Under the GAO’s bid protest rules, an offeror is not presumed to have knowledge of information published on the Army’s Single Face to Industry (ASFI) website.
In a recent bid protest decision, the GAO held that an offeror did not have “constructive knowledge” of an amendment posted on the ASFI because, unlike FedBizOpps, the ASFI has not been designated as a government-wide point of entry for the publication of solicitations.
The GAO’s decision in Latvian Connection, LLC, B-411489 (Aug. 11, 2015) involved an Army solicitation seeking a contractor to provide and install sunshade canopies at various sites in Kuwait. The solicitation was issued on March 20, 2015.
On April 20, Latvian Connection, LLC submitted a proposal. On April 28, the Army issued Amendment 4 to the solicitation. Amendment 4 set forth new dimensions for the sunshades and altered the solicitation in other significant ways. Amendment 4 established a deadline of May 4, at 3:00 p.m. Kuwait time, for the submission of revised proposals.
Although the Army sent Amendment 4 to other offerors, the Army was unaware that Latvian Connection had submitted an initial proposal because Latvian Connection’s proposal had been emailed to the Contracting Officer, who was away on temporary duty. The other offerors also emailed their proposals to the Contracting Specialist, but Latvian Connection used an incorrect email address for the Contracting Specialist.
In addition to sending the proposal to other offerors, the Army posted Amendment 4 on the ASFI on April 28. The Army did not post Amendment 4 on FedBizOpps.
On May 2, Latvian Connection noticed Amendment 4 on the ASFI. On Sunday, May 3, Latvian Connection filed a GAO bid protest. In its protest, Latvian Connection argued that it had not been afforded sufficient time to respond to Amendment 4. The protest was docketed by the GAO at 8:30 a.m. on May 4, which was 3:30 p.m. Kuwait time.
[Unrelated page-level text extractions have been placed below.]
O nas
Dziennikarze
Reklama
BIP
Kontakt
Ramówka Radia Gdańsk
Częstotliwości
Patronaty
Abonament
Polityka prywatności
The Army argued, in part, that Latvian Connection had “constructive notice” of Amendment 4 on April 28, when it was posted on the ASFI. The Army contended that the protest should be dismissed as untimely because Latvian Connection had not filed its protest before the proposal deadline–which, ordinarily, is when a protest challenging a solicitation’s terms is due.
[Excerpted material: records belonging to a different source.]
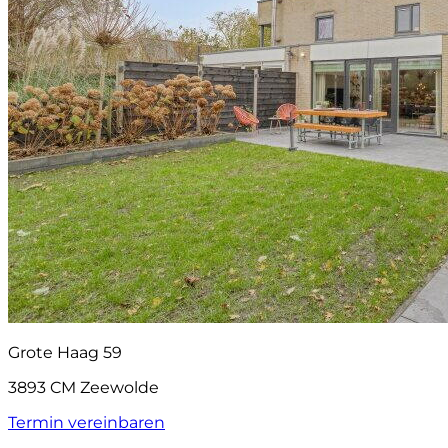
Grote Haag 59
3893 CM Zeewolde
Termin vereinbaren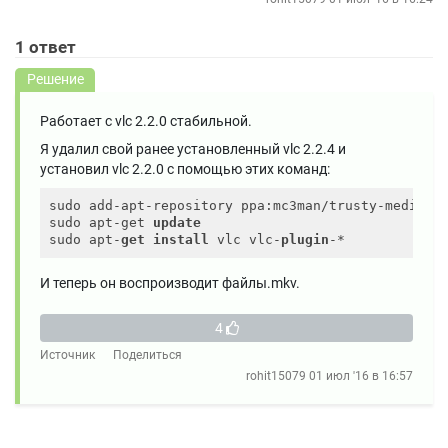
1
ответ
Решение
Работает с vlc 2.2.0 стабильной.
Я удалил свой ранее установленный vlc 2.2.4 и
установил vlc 2.2.0 с помощью этих команд:
sudo add-apt-repository ppa:mc3man/trusty-media

sudo apt-get 
update
sudo apt-
get
install
 vlc vlc-
plugin
И теперь он воспроизводит файлы.mkv.
4
Источник
Поделиться
rohit15079
01 июл '16 в 16:57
The GAO disagreed. It wrote that Latvian Connection could not be presumed to have knowledge of Amendment 4 on April 28:
The ASFI website is not a government-wide point of entry (GPE) designated for the publication of solicitations. Instead, FedBizOpps has been designated as the GPE-that is, the single point where government business opportunities greater than $25,000 (such as the solicitation here), including synopses of proposed contract actions, solicitations, and associated information, can be accessed electronically by the public. While offerors are charged with constructive knowledge of procurement actions published on the GPE, Latvian Connection did not have constructive notice in this instance because ASFI is not the GPE.
The GAO wrote that Latvian Connection had learned of Amendment 4 after the GAO closed on Friday, May 1, and that Latvian Connection’s protest had been docketed as early as possible after Latvian Connection learned of Amendment 4. The GAO held that Latvian Connection’s protest was timely.
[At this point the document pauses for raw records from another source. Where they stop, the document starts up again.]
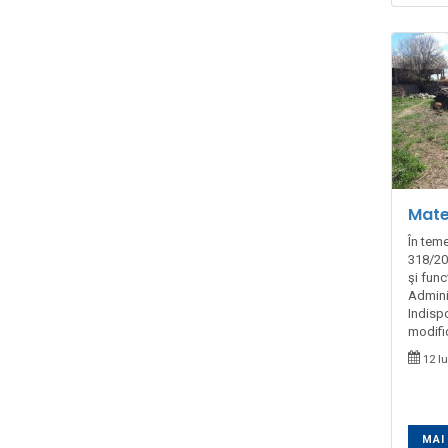
Mate
În teme
318/201
şi fun
Admini
Indispo
modific
12 Iu
MAI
Turning to the merits of the protest, the GAO wrote that “the protester had less than 2 business days in which to respond to amendment No. 4, specifically to prepare a revised proposal addressing the new sunshade canopy dimensions.” The GAO concluded, “[u]nder these circumstances, we find that Latvian Connection was not provided sufficient time in which to submit a response to the amendment.” The GAO sustained the protest.
Agencies sometimes post solicitation documents on websites like the ASFI, and there is nothing preventing them from doing so. However, as far as the GAO is concerned, there is only one place online where a contractor will be presumed to have notice of an agency’s solicitation posting: FedBizOpps.